> **Your task**: Edit the material from its first line through the line containing "Portionen Gemüse und Obst", replacing "Exchange" with "Trade" and leaving everything else unchanged. Return only those lines.

> **Task material**:
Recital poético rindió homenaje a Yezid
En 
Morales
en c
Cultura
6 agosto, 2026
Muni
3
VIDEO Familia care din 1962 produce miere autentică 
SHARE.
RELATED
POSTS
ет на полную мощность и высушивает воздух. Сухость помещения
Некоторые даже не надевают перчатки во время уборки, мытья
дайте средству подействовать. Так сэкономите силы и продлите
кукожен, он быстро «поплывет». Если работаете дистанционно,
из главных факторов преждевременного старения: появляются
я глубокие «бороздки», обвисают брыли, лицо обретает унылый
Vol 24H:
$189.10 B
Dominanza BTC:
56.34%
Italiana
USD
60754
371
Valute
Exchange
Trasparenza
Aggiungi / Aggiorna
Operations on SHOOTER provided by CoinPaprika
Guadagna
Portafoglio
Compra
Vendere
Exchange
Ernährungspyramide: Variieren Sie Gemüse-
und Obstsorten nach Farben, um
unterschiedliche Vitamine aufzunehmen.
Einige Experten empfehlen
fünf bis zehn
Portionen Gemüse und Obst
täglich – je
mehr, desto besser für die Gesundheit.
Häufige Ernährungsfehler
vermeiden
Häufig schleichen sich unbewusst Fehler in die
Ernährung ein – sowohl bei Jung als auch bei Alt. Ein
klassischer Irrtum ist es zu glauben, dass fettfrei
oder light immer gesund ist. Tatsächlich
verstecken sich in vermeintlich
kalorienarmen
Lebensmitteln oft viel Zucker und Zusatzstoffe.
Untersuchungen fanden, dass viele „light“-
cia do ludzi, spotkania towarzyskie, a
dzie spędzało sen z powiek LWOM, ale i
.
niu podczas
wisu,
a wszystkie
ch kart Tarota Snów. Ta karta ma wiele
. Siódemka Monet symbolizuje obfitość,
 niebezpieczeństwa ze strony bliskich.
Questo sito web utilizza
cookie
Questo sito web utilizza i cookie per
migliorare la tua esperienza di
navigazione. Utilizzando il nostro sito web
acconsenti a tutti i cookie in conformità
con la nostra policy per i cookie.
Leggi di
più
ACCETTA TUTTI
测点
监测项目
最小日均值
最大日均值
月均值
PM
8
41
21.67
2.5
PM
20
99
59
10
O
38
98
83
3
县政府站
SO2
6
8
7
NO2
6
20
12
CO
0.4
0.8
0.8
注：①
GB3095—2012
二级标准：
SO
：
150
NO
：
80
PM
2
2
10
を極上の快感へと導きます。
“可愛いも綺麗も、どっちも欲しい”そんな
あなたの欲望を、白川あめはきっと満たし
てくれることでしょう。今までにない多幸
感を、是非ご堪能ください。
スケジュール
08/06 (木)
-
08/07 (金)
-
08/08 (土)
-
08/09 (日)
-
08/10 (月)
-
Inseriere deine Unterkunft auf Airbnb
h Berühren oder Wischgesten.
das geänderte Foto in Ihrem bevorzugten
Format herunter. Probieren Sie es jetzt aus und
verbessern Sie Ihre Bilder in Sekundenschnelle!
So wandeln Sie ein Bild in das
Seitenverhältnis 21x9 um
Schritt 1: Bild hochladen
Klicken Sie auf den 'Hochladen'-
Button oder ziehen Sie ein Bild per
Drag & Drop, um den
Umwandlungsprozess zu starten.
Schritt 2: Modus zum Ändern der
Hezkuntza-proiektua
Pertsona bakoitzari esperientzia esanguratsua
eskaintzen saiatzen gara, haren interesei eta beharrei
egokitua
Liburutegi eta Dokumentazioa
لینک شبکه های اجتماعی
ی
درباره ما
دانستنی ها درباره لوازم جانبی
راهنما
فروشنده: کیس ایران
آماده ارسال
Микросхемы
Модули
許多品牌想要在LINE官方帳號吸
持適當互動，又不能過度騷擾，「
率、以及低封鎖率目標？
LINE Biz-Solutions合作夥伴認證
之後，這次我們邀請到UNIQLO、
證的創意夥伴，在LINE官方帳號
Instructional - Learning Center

> **Response to the task**:
Recital poético rindió homenaje a Yezid
En 
Morales
en c
Cultura
6 agosto, 2026
Muni
3
VIDEO Familia care din 1962 produce miere autentică 
SHARE.
RELATED
POSTS
ет на полную мощность и высушивает воздух. Сухость помещения
Некоторые даже не надевают перчатки во время уборки, мытья
дайте средству подействовать. Так сэкономите силы и продлите
кукожен, он быстро «поплывет». Если работаете дистанционно,
из главных факторов преждевременного старения: появляются
я глубокие «бороздки», обвисают брыли, лицо обретает унылый
Vol 24H:
$189.10 B
Dominanza BTC:
56.34%
Italiana
USD
60754
371
Valute
Trade
Trasparenza
Aggiungi / Aggiorna
Operations on SHOOTER provided by CoinPaprika
Guadagna
Portafoglio
Compra
Vendere
Trade
Ernährungspyramide: Variieren Sie Gemüse-
und Obstsorten nach Farben, um
unterschiedliche Vitamine aufzunehmen.
Einige Experten empfehlen
fünf bis zehn
Portionen Gemüse und Obst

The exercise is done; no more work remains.